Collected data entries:
[Start of Attachment]
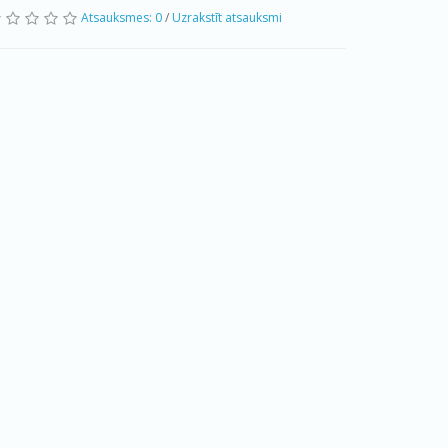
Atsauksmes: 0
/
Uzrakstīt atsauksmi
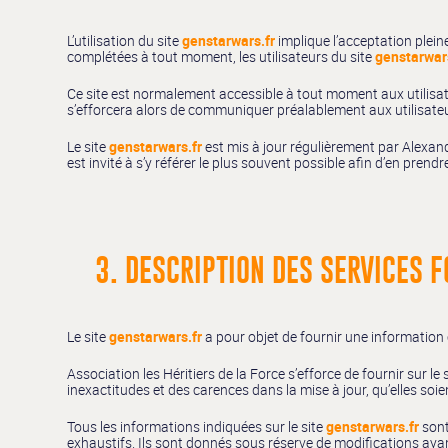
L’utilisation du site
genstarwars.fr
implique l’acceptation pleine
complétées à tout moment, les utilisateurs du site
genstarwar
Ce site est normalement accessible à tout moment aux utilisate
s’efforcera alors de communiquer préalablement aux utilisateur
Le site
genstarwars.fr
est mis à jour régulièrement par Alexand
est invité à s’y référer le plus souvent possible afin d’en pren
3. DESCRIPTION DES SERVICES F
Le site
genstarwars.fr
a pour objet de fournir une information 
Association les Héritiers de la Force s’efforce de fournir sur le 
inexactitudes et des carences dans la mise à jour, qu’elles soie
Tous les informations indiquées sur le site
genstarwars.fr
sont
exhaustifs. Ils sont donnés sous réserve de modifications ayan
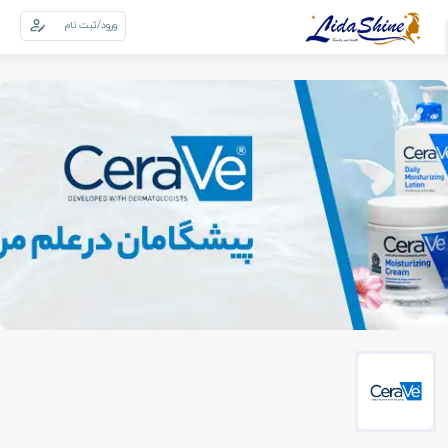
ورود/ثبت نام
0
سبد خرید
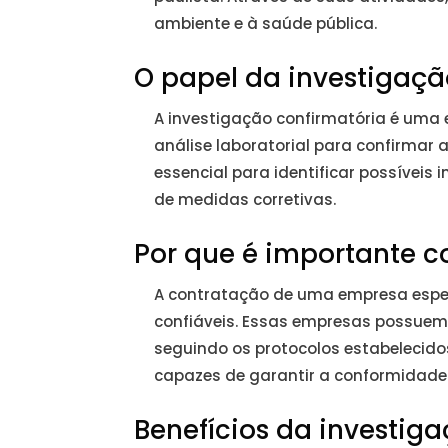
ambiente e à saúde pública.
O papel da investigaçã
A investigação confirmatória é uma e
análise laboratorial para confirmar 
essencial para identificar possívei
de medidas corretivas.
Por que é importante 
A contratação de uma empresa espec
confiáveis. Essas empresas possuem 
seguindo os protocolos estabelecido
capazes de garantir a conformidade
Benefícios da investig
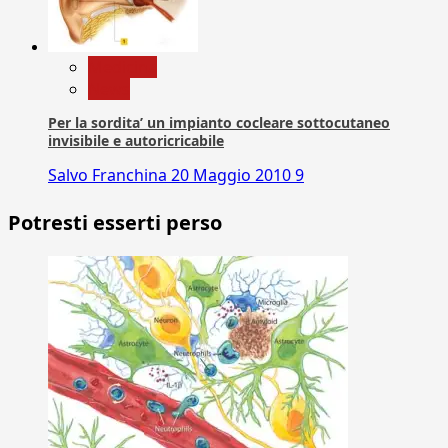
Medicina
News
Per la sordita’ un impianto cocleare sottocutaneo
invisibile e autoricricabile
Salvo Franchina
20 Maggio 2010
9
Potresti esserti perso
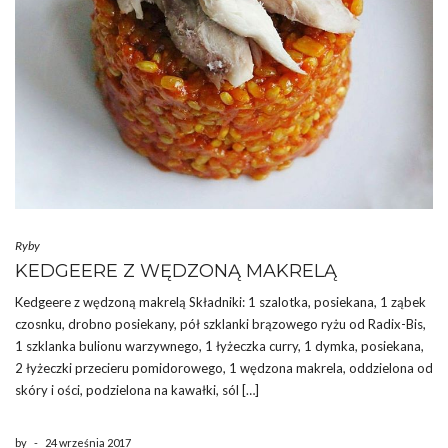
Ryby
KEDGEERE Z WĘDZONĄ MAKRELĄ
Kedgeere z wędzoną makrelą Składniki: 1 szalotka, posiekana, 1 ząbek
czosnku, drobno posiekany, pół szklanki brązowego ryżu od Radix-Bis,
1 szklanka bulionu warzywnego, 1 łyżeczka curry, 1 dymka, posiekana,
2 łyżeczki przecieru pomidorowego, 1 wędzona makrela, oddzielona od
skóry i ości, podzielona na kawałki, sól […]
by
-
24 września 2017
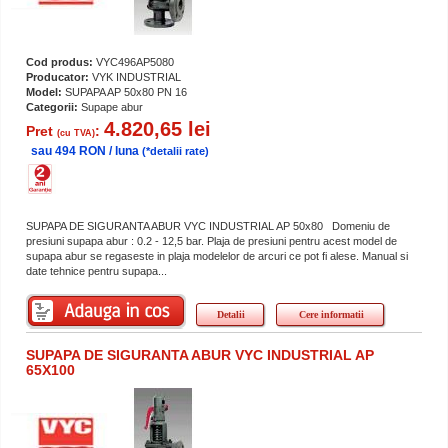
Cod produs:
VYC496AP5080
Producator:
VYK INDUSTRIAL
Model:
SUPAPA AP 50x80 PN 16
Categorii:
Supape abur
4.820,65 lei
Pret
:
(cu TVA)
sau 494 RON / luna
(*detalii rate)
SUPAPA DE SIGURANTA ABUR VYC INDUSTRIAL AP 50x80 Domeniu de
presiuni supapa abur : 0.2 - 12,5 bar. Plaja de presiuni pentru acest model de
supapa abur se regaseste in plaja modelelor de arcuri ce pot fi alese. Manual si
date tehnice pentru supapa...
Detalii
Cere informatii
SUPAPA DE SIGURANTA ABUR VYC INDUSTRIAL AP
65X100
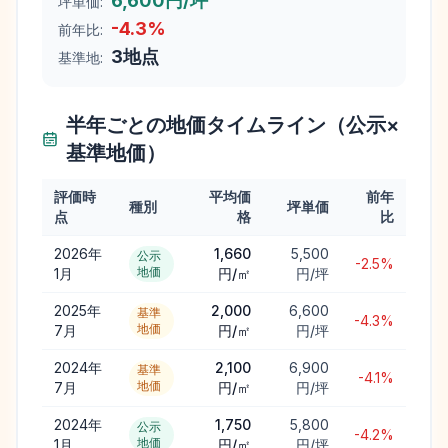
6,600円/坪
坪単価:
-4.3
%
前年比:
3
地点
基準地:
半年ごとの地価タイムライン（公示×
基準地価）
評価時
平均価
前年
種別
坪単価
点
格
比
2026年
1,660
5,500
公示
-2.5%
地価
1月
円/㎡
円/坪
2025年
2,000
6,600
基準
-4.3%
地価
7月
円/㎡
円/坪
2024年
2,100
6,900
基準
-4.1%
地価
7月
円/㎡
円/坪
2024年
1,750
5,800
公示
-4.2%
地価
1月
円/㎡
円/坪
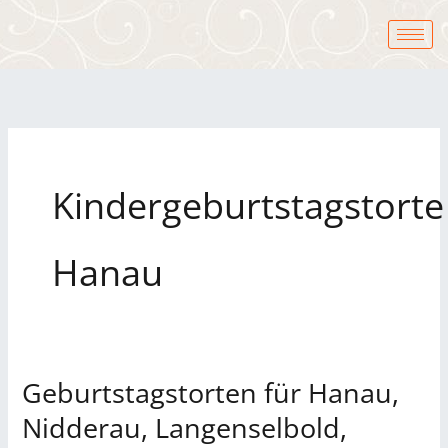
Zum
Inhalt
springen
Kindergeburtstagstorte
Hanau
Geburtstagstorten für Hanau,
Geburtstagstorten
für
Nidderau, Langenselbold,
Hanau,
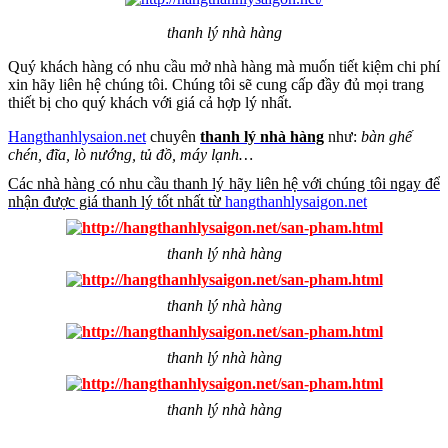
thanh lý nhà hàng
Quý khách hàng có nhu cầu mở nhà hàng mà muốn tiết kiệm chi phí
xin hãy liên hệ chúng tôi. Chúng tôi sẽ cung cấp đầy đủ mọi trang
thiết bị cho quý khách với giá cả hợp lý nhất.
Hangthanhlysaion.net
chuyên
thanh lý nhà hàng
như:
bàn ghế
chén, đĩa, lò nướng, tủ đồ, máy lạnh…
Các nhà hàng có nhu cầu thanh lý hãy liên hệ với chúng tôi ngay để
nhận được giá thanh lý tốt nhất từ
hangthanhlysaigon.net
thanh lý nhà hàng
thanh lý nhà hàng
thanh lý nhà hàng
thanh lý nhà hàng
[End of Attachment]
- What is required -
From the entries above, copy every line that holds the word "pentru".

- Task output -
presiuni supapa abur : 0.2 - 12,5 bar. Plaja de presiuni pentru acest model de
date tehnice pentru supapa...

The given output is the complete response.